Hi, I still don't clearly understand the part:

the Rust panic runtime itself panics when the OS tries to call into it after main , and trying to create a new panic unwind fails

From my understanding, _URC_FATAL_PHASE1_ERROR is a return value used in search phase to show that there is no stack frame able to catch the exception or panic. In the case of C++ calling Rust, there should not be any stack frame able to catch the panic from Rust because catch_unwind only wrap around main by default. Therefore, it should call terminate directly.

Why system will try to create a new panic unwind after termination?


That was speculation, which turned out to probably be false once I went and dug to find out what error 5 was.

... Also apparently I can't read, and looked up error 3 instead for some reason. Error 5 is _URC_END_OF_STACK.

Perhaps of note, C++ catch can catch Rust panic unwinds, because it can catch any unwind. Doing so is solidly outside the C++ specification and relying on the platform to define the semantics of cross-language unwinds, of course. Even if C++ catch can't, the runtime absolutely can catch arbitrary unwinds, and is within its rights to assume they're C++ unwinds and thus following the full C++ exception ABI (which Rust unwinds don't; they just follow the subset required for unwinding, not the additional requirements to be manipulable from C++).

The reason way a new unwind may occur is if during handling of the first unwind (perhaps the C++ runtime on macOS catches exceptions leaving main, so the panic unwind succeeds and is caught there to be discarded, calling back into Rust code) another panic occurs (however, C++ catching a Rust unwind should in theory rtabort!("Rust panics must be rethrown")).

On the other hand, the message from a panic is printed before starting the unwind/abort (for obvious reasons), so if it were the case that this fatal runtime error message came from a second panic, we should see that second panic's message. (Or, if writing the second panic message fails, either nothing or a message for that failing, i.e. from the rtabort! guard against a panic hook itself panicking, which may write sufficiently differently to itself succeed.)

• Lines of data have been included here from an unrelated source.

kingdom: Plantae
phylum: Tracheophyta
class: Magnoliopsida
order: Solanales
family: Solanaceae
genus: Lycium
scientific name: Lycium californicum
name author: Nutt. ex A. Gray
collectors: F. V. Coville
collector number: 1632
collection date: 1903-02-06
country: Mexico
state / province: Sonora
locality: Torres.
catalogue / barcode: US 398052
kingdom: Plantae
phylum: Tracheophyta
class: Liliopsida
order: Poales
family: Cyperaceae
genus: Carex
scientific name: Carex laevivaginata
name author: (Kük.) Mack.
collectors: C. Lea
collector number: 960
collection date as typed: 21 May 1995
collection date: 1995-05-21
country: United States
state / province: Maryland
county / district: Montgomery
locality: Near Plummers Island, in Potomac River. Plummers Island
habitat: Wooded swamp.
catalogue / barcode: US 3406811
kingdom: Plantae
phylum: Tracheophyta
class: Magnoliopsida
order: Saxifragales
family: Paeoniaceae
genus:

From my test case, I allocate objects on C++ stack frame and Rust stack frame, and also implement drop to print out message to let me know. The results just show the error 5 and abort trap, no any objects dropped which means that libunwind doesn't get into the process of cleanup phase.

So here is my understanding (If I understand it correctly) Program just terminate and return error 5 in search phase. After printing the fatal runtime error message, it will call libc::abort at the end(.library/std/src/sys/unix/mod.rs), which should terminate the thread immediately.

The reason why it raised the message abort trap 6 is that libc::abort will raise the SIGABRT signal. This is about how system response to the unhandled panic.

Therefore, I think there is no any unwinding succeed in the whole process.